Alot can be done for protection of bugs. First, we must get rid of eating meat. It will allow us less intensive agriculture, and less pesticides. It is good place for start. In future, we might develop technologies to keep insects away from roads and building areas. I believe that in some 200-300 years, protection of bugs will be big issue.

Ben Kennedy writes:

As a skeptic reading this thread, I feel the same way as an atheist would watching Christians debate the nature of the trinity - it only makes sense if you are true believer

Brian writes:


I don't see how Bryan made any of the inferences you attribute to him. It's true that he doesn't see anything wrong with factory farming, but he doesn't appear to base that judgment on the status of insects.

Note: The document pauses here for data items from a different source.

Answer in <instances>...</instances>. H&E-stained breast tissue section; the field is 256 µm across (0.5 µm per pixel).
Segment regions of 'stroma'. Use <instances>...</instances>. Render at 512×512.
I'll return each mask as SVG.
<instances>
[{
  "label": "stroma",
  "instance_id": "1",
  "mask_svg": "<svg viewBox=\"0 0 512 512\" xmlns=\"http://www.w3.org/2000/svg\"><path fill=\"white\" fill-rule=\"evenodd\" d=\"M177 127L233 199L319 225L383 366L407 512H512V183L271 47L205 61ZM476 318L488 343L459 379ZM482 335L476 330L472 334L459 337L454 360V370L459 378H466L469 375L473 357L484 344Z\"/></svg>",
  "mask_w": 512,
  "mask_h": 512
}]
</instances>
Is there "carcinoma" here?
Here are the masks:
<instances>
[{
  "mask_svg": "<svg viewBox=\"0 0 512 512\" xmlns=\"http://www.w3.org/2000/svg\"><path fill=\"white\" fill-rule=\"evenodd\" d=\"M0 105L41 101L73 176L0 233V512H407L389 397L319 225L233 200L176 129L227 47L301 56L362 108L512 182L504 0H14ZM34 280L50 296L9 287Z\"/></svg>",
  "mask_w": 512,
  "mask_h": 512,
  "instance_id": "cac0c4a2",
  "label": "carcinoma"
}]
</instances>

Instead, his point appears to be that many AR advocates apply general principles, like "cause no unnecessary suffering," to both mammals and bugs, but then show no evidence of following the principle in the matter of bugs. Their dedication to such a principle seems suspect if, after saying it applies uniformly, then clearly don't apply it uniformly. And if their belief in the general principle is suspect in the matter of bugs, why isn't it suspect in other cases? Finally, perhaps these advocates have alternate principles that cover mammals and not bugs. But if so, why don't they start with those principles and avoid the conflict with their actual behavior? Since they don't propose these alternative principles (which apply only to mammals and not bugs), it leads one to suspect that such principles either don't exist or are hard to justify. Either way, AR advocates are stuck with basing their position on the indefensible. At least, that's how I understand Bryan's position.

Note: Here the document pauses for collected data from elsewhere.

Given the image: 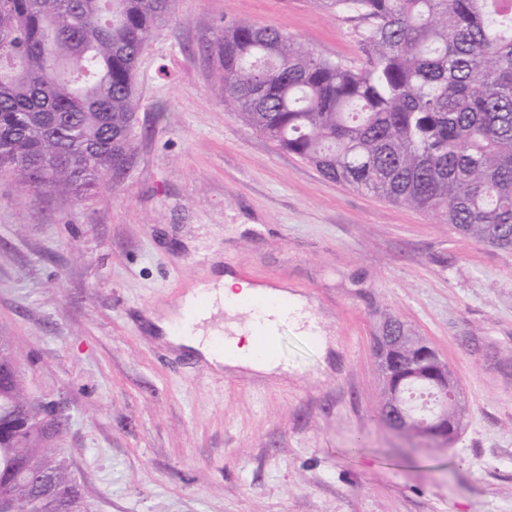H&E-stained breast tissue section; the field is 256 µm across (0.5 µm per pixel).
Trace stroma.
<instances>
[{
  "mask_svg": "<svg viewBox=\"0 0 512 512\" xmlns=\"http://www.w3.org/2000/svg\"><path fill=\"white\" fill-rule=\"evenodd\" d=\"M361 61L358 25L311 0H175L141 53L137 150L89 199L0 178V333L29 392L64 409L90 512H512V250L323 177L224 106L206 51L225 21ZM306 300L284 375L215 370L149 329L210 256ZM391 314L447 359L465 407L448 447L380 413Z\"/></svg>",
  "mask_w": 512,
  "mask_h": 512,
  "instance_id": "obj_1",
  "label": "stroma"
}]
</instances>
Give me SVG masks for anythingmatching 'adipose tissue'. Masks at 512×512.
Here are the masks:
<instances>
[{
    "mask_svg": "<svg viewBox=\"0 0 512 512\" xmlns=\"http://www.w3.org/2000/svg\"><path fill=\"white\" fill-rule=\"evenodd\" d=\"M256 296L267 298L271 303L270 308L266 309L252 331L239 329L235 322H227L226 350L221 354L215 352L211 346L213 331L205 325L207 313L198 312L193 320L186 317L187 311L195 310L198 299L202 297L208 298L211 306L221 307ZM284 301L290 304L294 323L303 325L308 313L306 303L300 297L290 296L287 290L271 284L259 285L242 281L230 272L214 274L197 283L187 293L182 309L171 314L168 319L153 321L151 328L174 346L200 353L215 368L223 367L249 374H284L288 371L287 365L272 357L259 356L257 352L259 337L275 335L281 322L276 306Z\"/></svg>",
    "mask_w": 512,
    "mask_h": 512,
    "instance_id": "1",
    "label": "adipose tissue"
}]
</instances>
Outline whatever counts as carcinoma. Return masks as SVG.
<instances>
[{
  "mask_svg": "<svg viewBox=\"0 0 512 512\" xmlns=\"http://www.w3.org/2000/svg\"><path fill=\"white\" fill-rule=\"evenodd\" d=\"M366 22L362 62L318 56L271 25L224 22L210 50L224 106L324 177L383 196L494 247L512 249V0H314ZM174 0H0V172L33 195L85 200L136 151L137 59ZM403 348L382 402L425 393L448 419L456 398L408 377ZM19 362L0 336V367ZM412 408L409 435L430 420ZM22 376H0V512H86L63 451Z\"/></svg>",
  "mask_w": 512,
  "mask_h": 512,
  "instance_id": "carcinoma-1",
  "label": "carcinoma"
}]
</instances>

Putting aside his position, I would add my own objection. On what basis do you ascribe moral weight to the existence of pain and suffering? That we generally don't like pain and suffering, especially in ourselves, is both self-evident and tautological, but what does liking and avoidance have to do with morality?

Luke Simpson writes:

"Putting aside his position, I would add my own objection. On what basis do you ascribe moral weight to the existence of pain and suffering? That we generally don't like pain and suffering, especially in ourselves, is both self-evident and tautological, but what does liking and avoidance have to do with morality?"

Obviously, I can't really speak for Dr. Huemer, but I imagine the answer is that intuition strongly indicates that causing others to go through experiences they dislike is prima facie immoral. Since intuitions are a means by which beliefs can be justified, this potentially justifies that view, assuming there are no compelling defeaters.

Brian writes:


So if I amputate someone's leg without anesthetic because that's the only option for saving their life, I am acting immorally? And coaches who make their players do terribly painful activities as part of their training, just to help them become champions, are acting immorally?

It seems to me that the potential immorality of causing pain or suffering is not in the pain itself, but in making them do something against their will. Since most people don't want to experience painful things, imposing that on them requires me to force it on them. But in the case of pain freely chosen, I do nothing immoral by causing it.

As I said in the previous post, from this point of view, we do animals no wrong by inflicting pain. We only do wrong to them by acting toward them in a way contrary to their own will. But in the case of most animals, there is no conscious will nor chosen preferences to countermand. Certainly that's true in the case of bugs. So there can be no act against them that is intrinsically immoral simply for having acted against them.

Luke Simpson writes:

"So if I amputate someone's leg without anesthetic because that's the only option for saving their life, I am acting immorally? And coaches who make their players do terribly painful activities as part of their training, just to help them become champions, are acting immorally?"

No. Extenuating circumstances can override a prima facie immoral status. Huemer gives examples of this sort of thing in his work. In any case, I was merely speculating on what Huemer's response would be to the question.